The Bishop of Lancaster has entrusted a beautiful Pugin church in Preston to a traditionalist institute.
The grade-II listed Church of St Thomas of Canterbury and the English Martyrs will be the second church in Preston to be run by the Institute of Christ the King Sovereign Priest (ICKSP). In 2014 the institute was handed the landmark St Walburge’s church.
Bishop Michael Campbell said on Sunday that the institute was expected to assume responsibility for the English Martyrs church this autumn.
The move was at the request of Bishop Campbell and in agreement with Mgr Gilles Wach, prior general of the institute, together with rector of the parish Canon Adrian Towers.
“The English Martyrs is saved from the prospect of closure and is thus secured for the future,” the bishop said.
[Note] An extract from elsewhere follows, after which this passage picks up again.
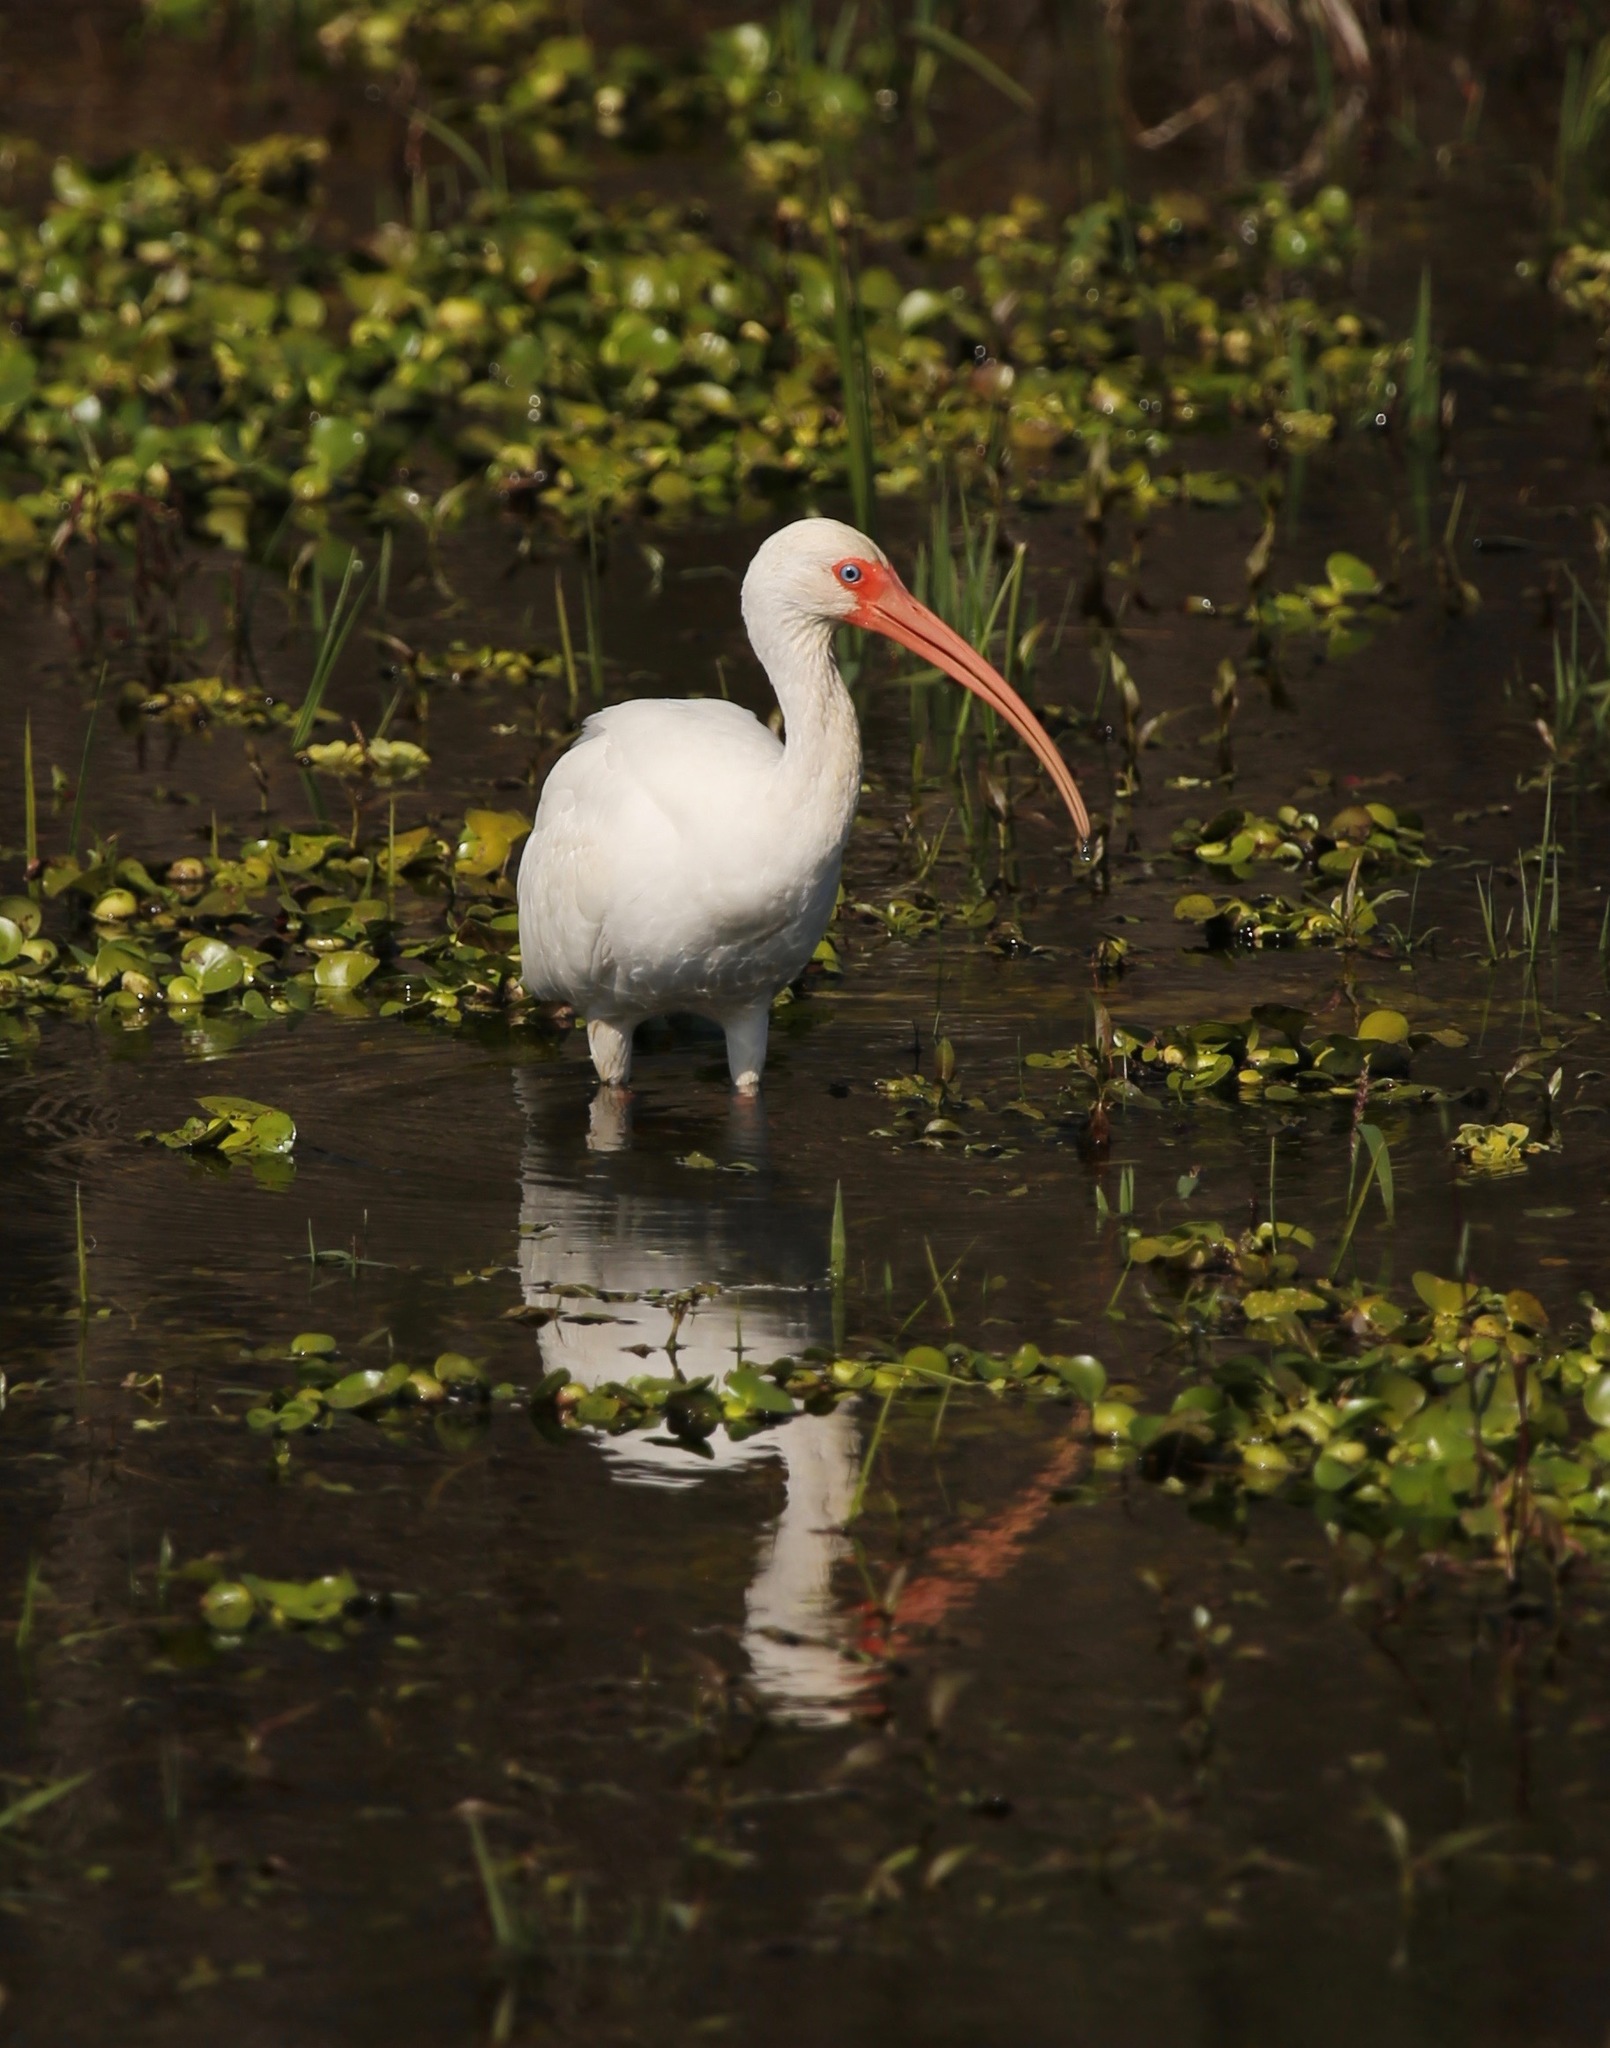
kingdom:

Its future had looked uncertain, the bishop said, as only about 70 people attended Mass there and parish activities had become limited, “making it difficult for the parishioners to shoulder their responsibility for the care of the church building”.
“The fact that the church will be used each day for prayer and cared for by the institute means it will continue to witness to the faith and mission of the Catholic Church in Preston for many years to come.”
Canon Amaury Montjean said the institute was “deeply grateful” for the bishop’s invitation, adding: “Our entire institute family is very glad for this new apostolate.
“Like St Walburge’s, it will be a unique spiritual home offering Masses with sacred music, daily confessions, days of recollection, classes in spirituality and doctrine etc,” he said.
In his pastoral letter, Bishop Campbell said the institute was “inundated with similar requests from bishops across the world and have the proven skill, aptitude and record of expertise in the care of large and historic churches”.
The arrangement will enable the church to be open each day, and become a shrine to the English Martyrs. It will specifically provide for the celebration of Mass and other sacraments in the Extraordinary Form. The English Martyrs church remains part of St John XXIII parish and a priest from there will celebrate an Ordinary Form Mass in the church, at least for the next 12 months, each Saturday evening.
The ICKSP was founded in 1990 and given pontifical approval as a Society of Apostolic Life in 2008. Its motherhouse is in Florence and it has dozens of houses in about 10 countries around the world.
In north-west England it is also responsible for the Sacred Shrine of Ss Peter, Paul and St Philomena, a landmark church on the Wirral that had been closed for years before the institute took it on.
The English Martyrs church was designed by Edward Welby Pugin and opened in 1867.